3 NaHCO3(aq) + 3 H2S(aq) => 3 NaHS(aq)+3 H2O(l)+ 3 CO2(g)

Sodium bicarbonate (NaHCO3) reacts with hydrogen sulfide (H2S), generating carbon dioxide (CO2 )and sodium hydrosulfide (NaHS) . This way, the sulfur is contained in the water and you can safely dispose of it down the sink .

So here you go, you HAVE DONE KITCHEN CHEMISTRY!!!

Now for the questions…

Do I need boiling water? yes! because a lot of chemical reactions, like this one, require energy. Boiling water has lots of energy acquired through heating and it helps drive the reaction forward so it takes very little time.

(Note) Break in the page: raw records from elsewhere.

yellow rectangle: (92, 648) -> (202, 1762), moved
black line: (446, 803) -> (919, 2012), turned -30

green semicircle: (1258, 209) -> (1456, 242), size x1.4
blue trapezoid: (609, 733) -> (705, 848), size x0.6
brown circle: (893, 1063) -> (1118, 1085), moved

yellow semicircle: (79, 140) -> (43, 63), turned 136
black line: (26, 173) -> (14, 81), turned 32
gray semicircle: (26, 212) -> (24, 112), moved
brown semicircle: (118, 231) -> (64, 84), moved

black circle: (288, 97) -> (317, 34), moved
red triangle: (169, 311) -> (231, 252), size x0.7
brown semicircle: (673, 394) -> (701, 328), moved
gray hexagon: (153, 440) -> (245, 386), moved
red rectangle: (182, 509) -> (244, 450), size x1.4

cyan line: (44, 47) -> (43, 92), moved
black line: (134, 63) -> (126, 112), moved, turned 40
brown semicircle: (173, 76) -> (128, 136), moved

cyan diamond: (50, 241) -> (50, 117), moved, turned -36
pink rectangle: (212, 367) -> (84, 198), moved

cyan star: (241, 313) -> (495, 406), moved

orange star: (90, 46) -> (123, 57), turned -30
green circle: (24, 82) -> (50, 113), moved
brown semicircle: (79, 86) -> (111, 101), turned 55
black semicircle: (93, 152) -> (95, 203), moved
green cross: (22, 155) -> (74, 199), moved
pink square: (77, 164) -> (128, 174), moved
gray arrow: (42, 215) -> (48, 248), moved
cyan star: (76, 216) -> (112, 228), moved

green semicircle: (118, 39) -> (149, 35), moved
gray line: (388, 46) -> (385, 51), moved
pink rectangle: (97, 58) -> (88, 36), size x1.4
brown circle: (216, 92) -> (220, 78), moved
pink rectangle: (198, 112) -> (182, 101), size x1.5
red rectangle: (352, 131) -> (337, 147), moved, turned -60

Would it work with cold water? I’m afraid the process can’t happen that way because we are not providing the system the oomph it needs to react.

Am I losing silver? No! this method is great because you get rid of the tarnish without losing a single silver atom!

Can I repeat the process with other pieces of jewelry? you can, but you’ll need more foil, water and bicarbonate. Doing the reaction once consumes the reactants and thus more reactant is needed to repeat it.

I hope you enjoyed the short kitchen chemistry experiment. Because we can, all, achieve better living through chemistry.